Michael's cause of the week is "hotel room porn" - or the evil of turning on the television in a hotel room and discovering it has a porn channel.
Who is Edwina McCombs and why is she under attack? She's a Tennessee resident who was visiting California in the summer of 2006 when she booked into a Value Lodge motel with her two daughters, aged 8 and 9. Tired after a long journey, she put her little girls in front of the room's television so that they could watch a children's show while she took a quick bath.
Instead of innocent cartoons, they were immediately confronted with hardcore pornography with, according to Ms McCombs, "close-up images of people engaged in various sexual acts." The girls were traumatized and their mother is suing the motel.
Now, if you listen to Coren, it sounds as though the default channel that the television turned on to was a porn channel. This is a bit surprising - anytime I've been in a hotel, there's quite an array of options and services on the television - porn is usually on a secondary channel.
Of course, there's Coren's fantasy world, and then there's reality:
Edwina McCombs used the Value Lodge in Artesia, California on a negligence theory claiming that the motel should have told her that her children could and did view hardcore porno on the motel's television system. The girls, age 8 and 9, were flipping through the channels on the television in the room when their mother was in the bathroom when they channel-surfed for children's programming and encountered "hardcore and graphic pornography" with extreme close-ups of several sexual acts.

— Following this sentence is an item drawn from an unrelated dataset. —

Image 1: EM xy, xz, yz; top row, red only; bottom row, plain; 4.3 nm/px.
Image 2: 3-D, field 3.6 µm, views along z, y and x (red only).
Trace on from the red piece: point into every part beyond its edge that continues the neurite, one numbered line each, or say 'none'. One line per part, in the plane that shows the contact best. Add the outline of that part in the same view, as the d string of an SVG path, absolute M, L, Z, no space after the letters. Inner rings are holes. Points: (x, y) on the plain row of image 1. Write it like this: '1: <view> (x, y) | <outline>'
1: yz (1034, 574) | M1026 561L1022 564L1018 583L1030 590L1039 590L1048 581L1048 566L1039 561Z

So, the mother hands the children the remote, and they are channel surfing. (Read: hitting whatever buttons will get a different channel). How difficult would it be to experimentally flip to the in-house "pay-for-view porn" channel? Not very. While one might reasonably be able to argue that the porn channels are too easy to get to, one should also ask themselves just what the mother was thinking? Where's her responsibility in all this? It's not news these days that there are things on television that you wouldn't want you children watching, why wouldn't she at least select a channel with her children and make sure it was appropriate viewing? (Heck - I've seen stuff on CNN I'd never show to a ten year old)

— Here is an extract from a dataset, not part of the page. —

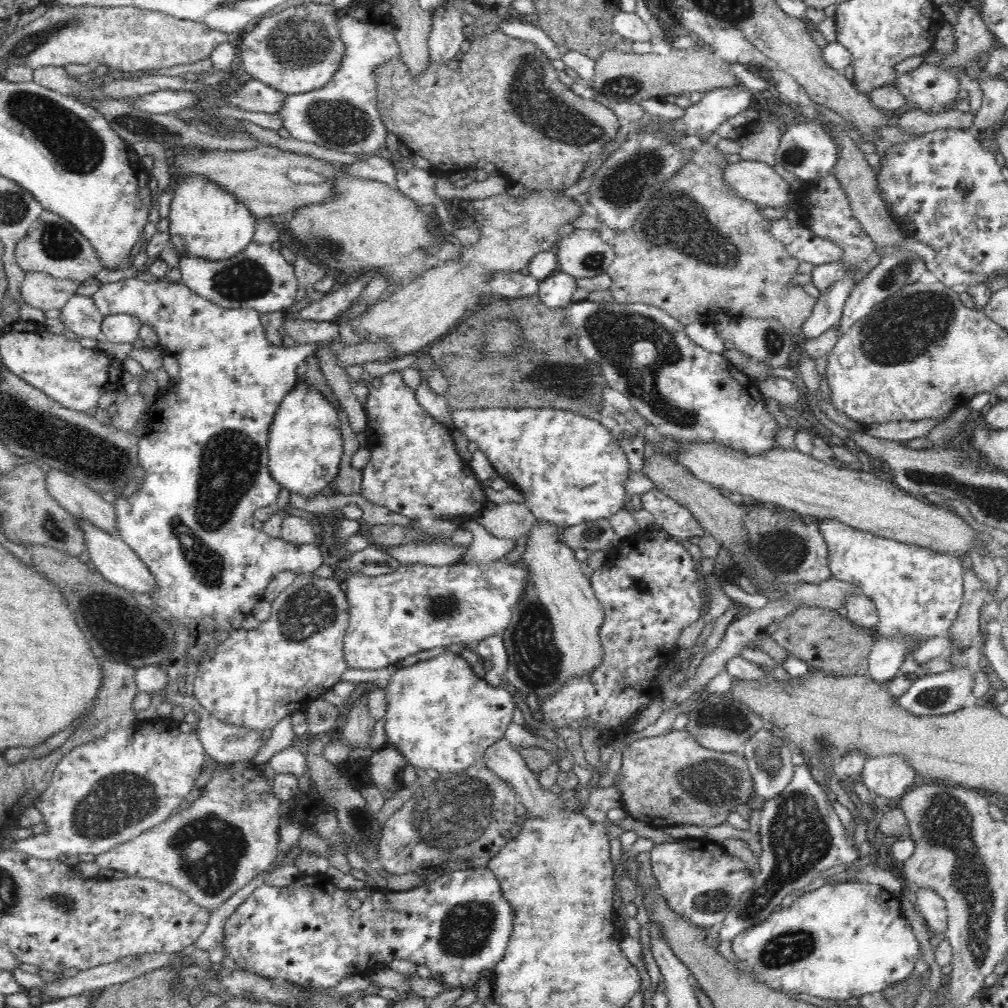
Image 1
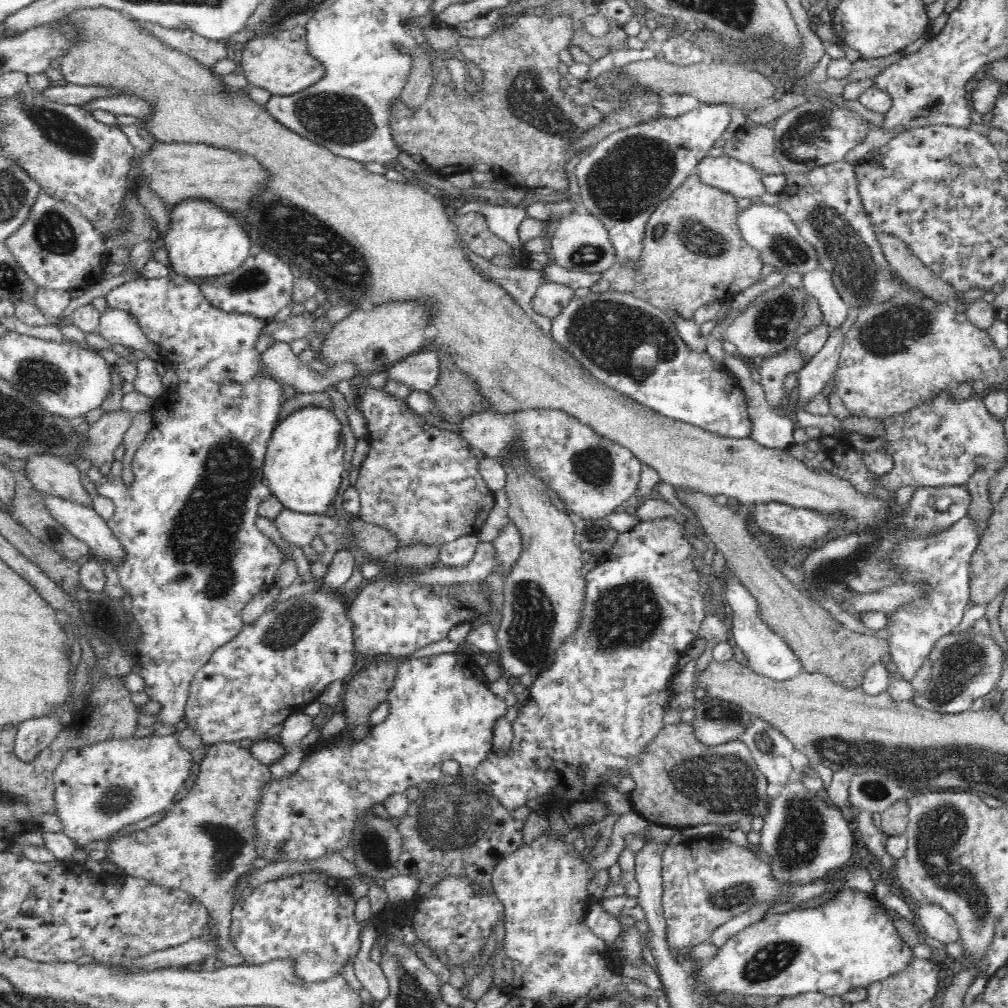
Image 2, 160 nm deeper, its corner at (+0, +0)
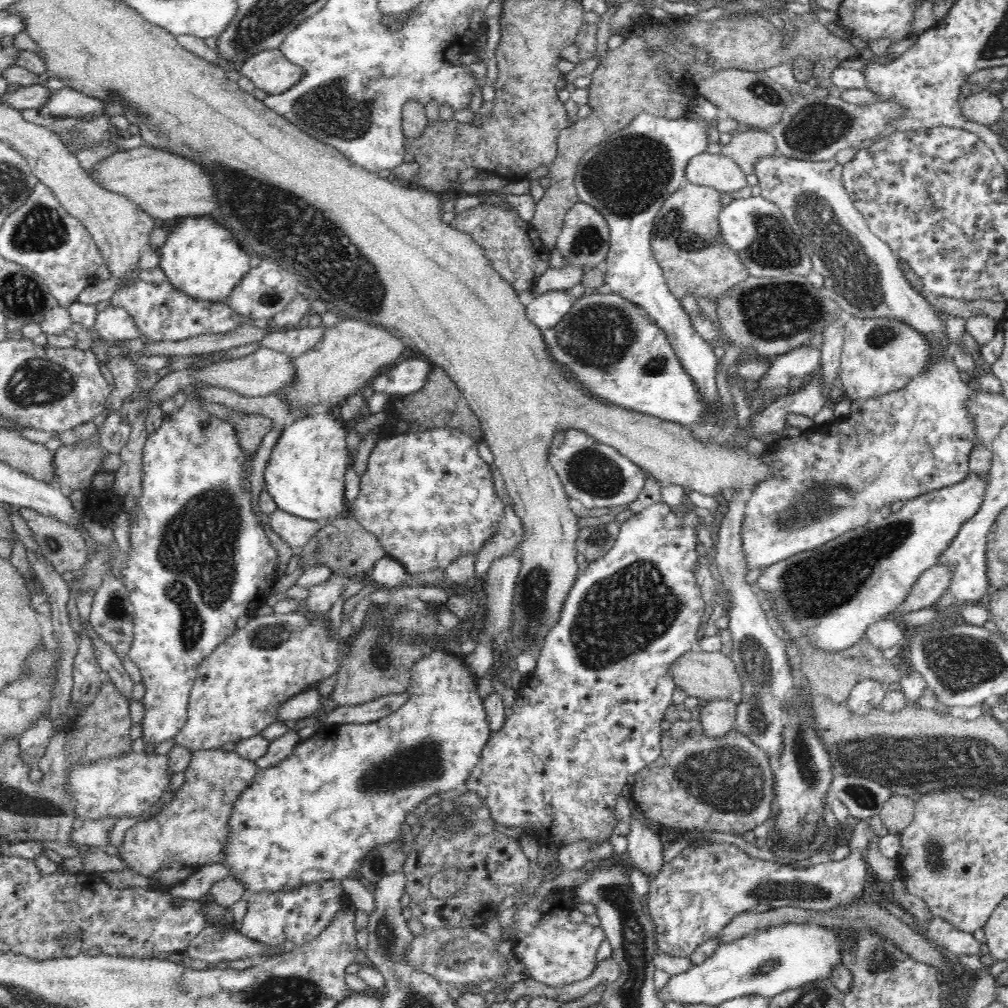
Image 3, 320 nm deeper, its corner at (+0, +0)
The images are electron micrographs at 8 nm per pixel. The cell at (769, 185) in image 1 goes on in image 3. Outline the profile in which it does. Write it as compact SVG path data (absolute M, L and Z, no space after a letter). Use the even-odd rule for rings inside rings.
M721 152L700 153L688 160L685 180L700 186L709 186L730 193L746 186L746 175L731 158Z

However, the case itself is merely Coren's jumping off point for a tirade about how the world's going to hell in a handbasket because hotels offer adult channels on their televisions:
It's about a fundamental shift in societal expectations and assumptions, where the freedom of some pathetic soul to play with himself while watching broken, robotic people pretending to enjoy loveless sex is considered more significant than the freedom of a mother to trust that her young children can turn on the TV and not be abused.
Again, I must ask the oh-so-obvious question - where was the mother in the picture? Oh right - having a bath, after having given her kids the remote to "find the childrens programming". What the hell did she think was going to happen - that "Friendly Giant" was going to show up on ever channel?
Added to this is the fact that many men -- yes, it's invariably men -- who take advantage of this rubbish are married and would never watch a porn channel at home. So in that way it's partly a type of adultery and certainly a form of dishonesty
Yep, the world's gonna end because some guy gets his jollies watching a badly acted porn flick. Got it. Probably a better alternative than what used to be the case - where the men would go wandering off to the local brothel to "satisfy" their urges, bringing home all sorts of interesting diseases on the way by.
What is relevant is that the rights of the international sex industry, an entity that exploits women and breaks up families, are being defended by people who seem incredibly angry that a young mother didn't want her vulnerable kids to be exposed to filth.
While I agree that children should not be exposed to this kind of material, I disagree with Coren's oh-so-moralizing stance on this matter. It is not the hotel's responsibility to "protect" the children from what's on television - that's the parent's job. Mrs. McCombs has a responsibility to at least vet what her children are watching before she gets her relaxing bath.
The world is not "going to hell" because hotels are showing porn. My parents were pretty careful to vet what I watched on TV while I was young, and as far as I know, they simply assumed it was their responsibility to do so. There's an even easier solution much of the time - don't turn the TV on unless you are in the room with your children. Sounds pretty simple to me - and much cheaper for all parties involved than a lawsuit because your children were "traumatized" by stumbling across something "objectionable".